Friday was the last opportunity to view the open-top casket with the body of South Africa’s first black president, lying in state in the grounds of the palatial Union Buildings — the seat of government in Pretoria.

The response to the three-days of public viewing has been overwhelming, and two hours after people began filing past the coffin Friday, the government warned that the backlog was already too large to be accommodated.

Many had camped out overnight to ensure an early spot and, as of 7:30am (0530 GMT), 50,000 were already standing in line waiting for buses to take them to the viewing venue.

“We urge people to please NOT make their way to the park and ride facilities,” the government information service said in a written statement.

Nosiswe Maduna and her 14-year-old daughter were among thousands turned away Thursday after travelling 220 kilometres from Senekal in Free State Province and lining up for hours under a hot sun.

“It was my daughter who said we should sleep here and try again, because she didn’t want to go back without seeing him,” Maduna said.

They spent the night in the open at a petrol station and began queing at 3:00am so as not to be disappointed again.

Mandela’s body is scheduled to be taken to Waterkloof air force base early Saturday morning, for the two hour flight to his boyhood home of Qunu.

On Sunday, some 5,000 people, including foreign dignitaries and senior political figures, are expected to participate in a formal, two-hour ceremony beginning at 8:00am (06000 GMT).

But the actual burial will be a strictly private affair, barred to both the general public and the media, government spokeswoman Phumla Williams told AFP.

“The family has indicated they want to make the burial a family matter,” Williams said.

“They don’t want it to be televised. They dont want people to see when the body is taken down,” she added.

Around 3,000 members of the media have already descended on Qunu where a special stage and marquee have been erected for the invited guests.

The funeral will be held according to traditional Xhosa rites overseen by male members of Mandela’s clan.

The slaughtering of an animal — a ritual performed through various milestones of a person’s life — will form a crucial part of the event.

“A funeral is an intricate ceremony that involves communicating with the ancestors and allowing the spirit of the departed person to rest,” said Chief Jonginyaniso Mtirara of the Thembu clan that Mandela hails from.

“The spilling of animal blood is a very important part of the burial process,” he said.

During the ceremony, South Africa’s first black president will be referred to as Dalibhunga — the name given to him at the age of 16 after undergoing the initiation to adulthood.

Although Mandela never publicly declared his religious denomination, his family comes from a Methodist background.

‘No one thought of us’

While Qunu residents are expected to benefit from the status that will be attached to their village as Mandela’s final resting place, some are upset they will not be given a chance to view the body before burial.

“No one thought of us,” said Nomakula Mfikeleli, 61, who like many others in the village could not afford the time or money to travel to Pretoria for the lying in state.

“We would have loved to be given a chance to bid him farewell…. like we have seen others doing on television,” Mfikeleli said.
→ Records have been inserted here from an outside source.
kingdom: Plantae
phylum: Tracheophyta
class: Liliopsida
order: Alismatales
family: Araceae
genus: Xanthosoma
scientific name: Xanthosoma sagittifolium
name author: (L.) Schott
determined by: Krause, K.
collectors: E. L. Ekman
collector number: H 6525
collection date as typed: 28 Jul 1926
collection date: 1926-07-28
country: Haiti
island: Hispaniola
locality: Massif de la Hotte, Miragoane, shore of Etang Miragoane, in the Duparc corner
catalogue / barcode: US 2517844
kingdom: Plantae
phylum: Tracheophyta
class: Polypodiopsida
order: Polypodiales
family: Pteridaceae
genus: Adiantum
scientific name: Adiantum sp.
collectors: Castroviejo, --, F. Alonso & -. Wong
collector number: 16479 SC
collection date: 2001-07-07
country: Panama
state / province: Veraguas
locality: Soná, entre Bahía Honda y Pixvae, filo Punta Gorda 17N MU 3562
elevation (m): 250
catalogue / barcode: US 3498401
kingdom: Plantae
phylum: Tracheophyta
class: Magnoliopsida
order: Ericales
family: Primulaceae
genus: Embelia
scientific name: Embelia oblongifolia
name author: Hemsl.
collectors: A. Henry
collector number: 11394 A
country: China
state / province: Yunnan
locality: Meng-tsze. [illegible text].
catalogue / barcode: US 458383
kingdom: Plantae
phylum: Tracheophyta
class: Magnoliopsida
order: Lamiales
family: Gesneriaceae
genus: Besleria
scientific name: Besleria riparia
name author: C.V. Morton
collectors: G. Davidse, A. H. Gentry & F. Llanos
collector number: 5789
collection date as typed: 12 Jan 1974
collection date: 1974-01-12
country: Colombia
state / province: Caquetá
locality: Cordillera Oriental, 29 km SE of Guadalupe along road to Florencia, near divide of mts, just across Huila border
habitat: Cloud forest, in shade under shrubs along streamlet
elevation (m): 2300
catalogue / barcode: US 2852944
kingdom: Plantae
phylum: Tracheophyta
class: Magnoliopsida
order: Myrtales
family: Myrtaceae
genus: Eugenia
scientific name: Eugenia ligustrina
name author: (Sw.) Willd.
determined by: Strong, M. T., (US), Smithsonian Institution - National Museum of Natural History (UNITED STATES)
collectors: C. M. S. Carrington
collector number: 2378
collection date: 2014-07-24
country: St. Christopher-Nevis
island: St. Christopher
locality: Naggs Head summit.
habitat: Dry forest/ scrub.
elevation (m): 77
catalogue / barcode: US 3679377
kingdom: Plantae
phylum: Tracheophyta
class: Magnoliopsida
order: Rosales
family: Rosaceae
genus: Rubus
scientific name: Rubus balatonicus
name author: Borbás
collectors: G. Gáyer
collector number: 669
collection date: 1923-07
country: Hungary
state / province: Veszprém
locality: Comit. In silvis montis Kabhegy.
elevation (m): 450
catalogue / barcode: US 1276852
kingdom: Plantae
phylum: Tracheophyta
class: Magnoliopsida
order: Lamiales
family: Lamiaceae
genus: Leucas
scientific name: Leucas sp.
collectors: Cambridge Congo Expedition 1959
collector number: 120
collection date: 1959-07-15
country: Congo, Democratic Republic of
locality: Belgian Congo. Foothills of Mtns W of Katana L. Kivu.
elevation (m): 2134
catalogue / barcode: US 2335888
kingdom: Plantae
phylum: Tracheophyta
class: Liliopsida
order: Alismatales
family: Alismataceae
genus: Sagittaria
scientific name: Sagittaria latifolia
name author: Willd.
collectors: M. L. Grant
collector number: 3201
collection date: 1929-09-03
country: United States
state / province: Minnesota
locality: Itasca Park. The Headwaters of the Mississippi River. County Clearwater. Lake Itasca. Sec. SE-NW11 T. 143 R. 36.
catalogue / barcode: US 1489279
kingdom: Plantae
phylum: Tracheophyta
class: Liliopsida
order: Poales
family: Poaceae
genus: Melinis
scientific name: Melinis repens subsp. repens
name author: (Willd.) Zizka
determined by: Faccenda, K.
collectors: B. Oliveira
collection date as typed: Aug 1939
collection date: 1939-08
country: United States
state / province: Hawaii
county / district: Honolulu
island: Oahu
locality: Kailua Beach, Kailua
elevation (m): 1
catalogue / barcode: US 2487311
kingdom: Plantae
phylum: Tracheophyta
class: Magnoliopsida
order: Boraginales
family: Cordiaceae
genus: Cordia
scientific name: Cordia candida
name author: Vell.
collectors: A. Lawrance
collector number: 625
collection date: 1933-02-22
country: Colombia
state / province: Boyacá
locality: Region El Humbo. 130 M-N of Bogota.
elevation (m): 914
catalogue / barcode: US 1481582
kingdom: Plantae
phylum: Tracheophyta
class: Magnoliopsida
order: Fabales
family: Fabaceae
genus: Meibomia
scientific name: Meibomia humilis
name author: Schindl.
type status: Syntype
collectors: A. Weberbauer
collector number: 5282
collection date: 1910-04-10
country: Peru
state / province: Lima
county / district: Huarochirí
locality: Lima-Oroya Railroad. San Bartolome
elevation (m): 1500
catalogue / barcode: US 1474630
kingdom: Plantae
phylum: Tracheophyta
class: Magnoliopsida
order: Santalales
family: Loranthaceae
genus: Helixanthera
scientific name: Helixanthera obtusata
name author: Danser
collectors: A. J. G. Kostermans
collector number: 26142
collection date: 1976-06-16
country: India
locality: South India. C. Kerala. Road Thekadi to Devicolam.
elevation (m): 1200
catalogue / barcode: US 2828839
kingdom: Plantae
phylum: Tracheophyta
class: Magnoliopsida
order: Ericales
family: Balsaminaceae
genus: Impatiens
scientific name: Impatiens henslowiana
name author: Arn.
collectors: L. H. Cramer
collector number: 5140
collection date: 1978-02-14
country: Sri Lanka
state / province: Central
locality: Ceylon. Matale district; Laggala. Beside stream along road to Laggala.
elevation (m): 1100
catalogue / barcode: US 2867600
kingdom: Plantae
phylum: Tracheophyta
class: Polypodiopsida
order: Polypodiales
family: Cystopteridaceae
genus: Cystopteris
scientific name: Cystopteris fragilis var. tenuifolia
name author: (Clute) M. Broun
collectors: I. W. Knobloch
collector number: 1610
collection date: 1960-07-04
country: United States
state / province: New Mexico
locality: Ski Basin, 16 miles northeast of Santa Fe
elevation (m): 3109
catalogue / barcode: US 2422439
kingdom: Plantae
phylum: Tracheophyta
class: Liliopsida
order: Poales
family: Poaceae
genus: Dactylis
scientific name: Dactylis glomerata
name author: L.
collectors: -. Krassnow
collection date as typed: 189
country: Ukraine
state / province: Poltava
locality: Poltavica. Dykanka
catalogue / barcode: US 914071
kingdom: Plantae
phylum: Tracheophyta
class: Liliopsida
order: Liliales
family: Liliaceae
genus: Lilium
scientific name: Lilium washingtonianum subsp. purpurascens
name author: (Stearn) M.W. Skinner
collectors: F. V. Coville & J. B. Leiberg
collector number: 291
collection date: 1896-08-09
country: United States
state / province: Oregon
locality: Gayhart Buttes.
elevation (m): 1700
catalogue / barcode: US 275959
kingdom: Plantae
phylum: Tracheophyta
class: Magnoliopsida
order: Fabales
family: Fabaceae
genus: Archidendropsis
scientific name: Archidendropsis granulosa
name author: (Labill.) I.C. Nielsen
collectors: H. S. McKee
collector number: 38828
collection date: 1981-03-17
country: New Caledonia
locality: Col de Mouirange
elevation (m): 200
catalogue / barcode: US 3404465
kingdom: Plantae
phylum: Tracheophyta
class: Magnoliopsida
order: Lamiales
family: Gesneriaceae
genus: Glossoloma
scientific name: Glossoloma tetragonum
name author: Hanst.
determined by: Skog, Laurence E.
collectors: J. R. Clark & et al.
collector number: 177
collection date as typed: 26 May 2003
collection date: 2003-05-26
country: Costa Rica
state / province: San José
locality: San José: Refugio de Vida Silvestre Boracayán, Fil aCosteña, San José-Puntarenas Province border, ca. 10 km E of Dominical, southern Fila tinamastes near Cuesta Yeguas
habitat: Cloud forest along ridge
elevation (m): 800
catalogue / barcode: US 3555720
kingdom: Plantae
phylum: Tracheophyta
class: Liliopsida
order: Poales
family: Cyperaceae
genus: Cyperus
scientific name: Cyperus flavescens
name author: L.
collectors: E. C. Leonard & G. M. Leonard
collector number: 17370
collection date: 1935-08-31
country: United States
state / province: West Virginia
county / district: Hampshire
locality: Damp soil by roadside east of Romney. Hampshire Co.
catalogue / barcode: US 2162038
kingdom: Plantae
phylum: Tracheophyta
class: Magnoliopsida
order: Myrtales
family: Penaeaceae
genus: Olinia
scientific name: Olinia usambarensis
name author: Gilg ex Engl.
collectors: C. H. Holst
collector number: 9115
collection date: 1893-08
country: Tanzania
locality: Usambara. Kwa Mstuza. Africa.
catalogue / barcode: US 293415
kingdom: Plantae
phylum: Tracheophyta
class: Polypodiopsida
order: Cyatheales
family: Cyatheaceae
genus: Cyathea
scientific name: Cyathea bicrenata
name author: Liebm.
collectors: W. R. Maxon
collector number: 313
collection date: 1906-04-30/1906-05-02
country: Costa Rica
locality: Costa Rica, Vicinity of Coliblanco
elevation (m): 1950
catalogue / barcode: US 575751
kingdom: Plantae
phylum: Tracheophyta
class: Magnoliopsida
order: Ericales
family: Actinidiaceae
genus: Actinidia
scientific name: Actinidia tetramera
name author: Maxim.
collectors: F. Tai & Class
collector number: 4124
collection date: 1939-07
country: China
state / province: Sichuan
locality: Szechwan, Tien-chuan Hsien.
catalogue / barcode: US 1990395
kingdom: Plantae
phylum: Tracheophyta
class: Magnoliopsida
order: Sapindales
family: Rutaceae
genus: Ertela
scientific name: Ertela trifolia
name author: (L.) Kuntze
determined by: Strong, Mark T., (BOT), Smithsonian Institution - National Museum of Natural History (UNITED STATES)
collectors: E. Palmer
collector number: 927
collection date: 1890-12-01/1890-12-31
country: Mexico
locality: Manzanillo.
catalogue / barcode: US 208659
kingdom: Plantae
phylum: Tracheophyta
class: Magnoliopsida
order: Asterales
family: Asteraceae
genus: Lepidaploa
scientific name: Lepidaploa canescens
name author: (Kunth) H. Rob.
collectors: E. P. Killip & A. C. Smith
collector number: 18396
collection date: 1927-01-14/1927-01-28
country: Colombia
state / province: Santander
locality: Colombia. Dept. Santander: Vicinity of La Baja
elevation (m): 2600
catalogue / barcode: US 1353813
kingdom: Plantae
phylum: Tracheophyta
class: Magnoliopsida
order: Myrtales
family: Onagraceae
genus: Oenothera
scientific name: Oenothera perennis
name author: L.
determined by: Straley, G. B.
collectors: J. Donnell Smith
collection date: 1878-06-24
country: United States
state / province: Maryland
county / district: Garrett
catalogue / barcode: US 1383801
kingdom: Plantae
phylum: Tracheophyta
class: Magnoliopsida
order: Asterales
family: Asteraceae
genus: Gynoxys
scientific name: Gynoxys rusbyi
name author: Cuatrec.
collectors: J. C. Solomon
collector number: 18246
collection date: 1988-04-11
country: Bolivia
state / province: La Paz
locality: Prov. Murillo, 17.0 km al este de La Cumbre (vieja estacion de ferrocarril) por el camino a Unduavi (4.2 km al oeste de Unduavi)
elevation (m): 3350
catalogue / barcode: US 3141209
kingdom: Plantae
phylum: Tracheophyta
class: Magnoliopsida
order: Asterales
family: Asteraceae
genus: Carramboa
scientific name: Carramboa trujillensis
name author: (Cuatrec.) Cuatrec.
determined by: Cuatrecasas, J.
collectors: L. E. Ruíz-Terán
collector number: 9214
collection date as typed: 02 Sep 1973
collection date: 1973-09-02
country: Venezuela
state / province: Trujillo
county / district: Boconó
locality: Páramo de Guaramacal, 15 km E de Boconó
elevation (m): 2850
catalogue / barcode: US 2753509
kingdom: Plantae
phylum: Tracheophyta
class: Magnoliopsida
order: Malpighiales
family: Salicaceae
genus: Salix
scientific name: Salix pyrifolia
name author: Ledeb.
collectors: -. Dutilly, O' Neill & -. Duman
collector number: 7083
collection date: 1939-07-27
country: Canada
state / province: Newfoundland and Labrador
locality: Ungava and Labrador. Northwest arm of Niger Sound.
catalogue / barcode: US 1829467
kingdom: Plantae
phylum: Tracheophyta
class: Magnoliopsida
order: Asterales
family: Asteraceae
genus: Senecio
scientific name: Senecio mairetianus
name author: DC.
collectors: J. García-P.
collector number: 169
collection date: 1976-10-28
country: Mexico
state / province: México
Mandela always spoke nostalgically of what he remembered as an idyllic early childhood in the rolling hills around Qunu.

“From these days I date my love of the veld (grassland), of open spaces, the simple beauties of nature, the clean lines of the horizon,” Mandela wrote in his memoir “Long Walk to Freedom”.

He will be buried in the family estate he built there following his release from prison in 1990.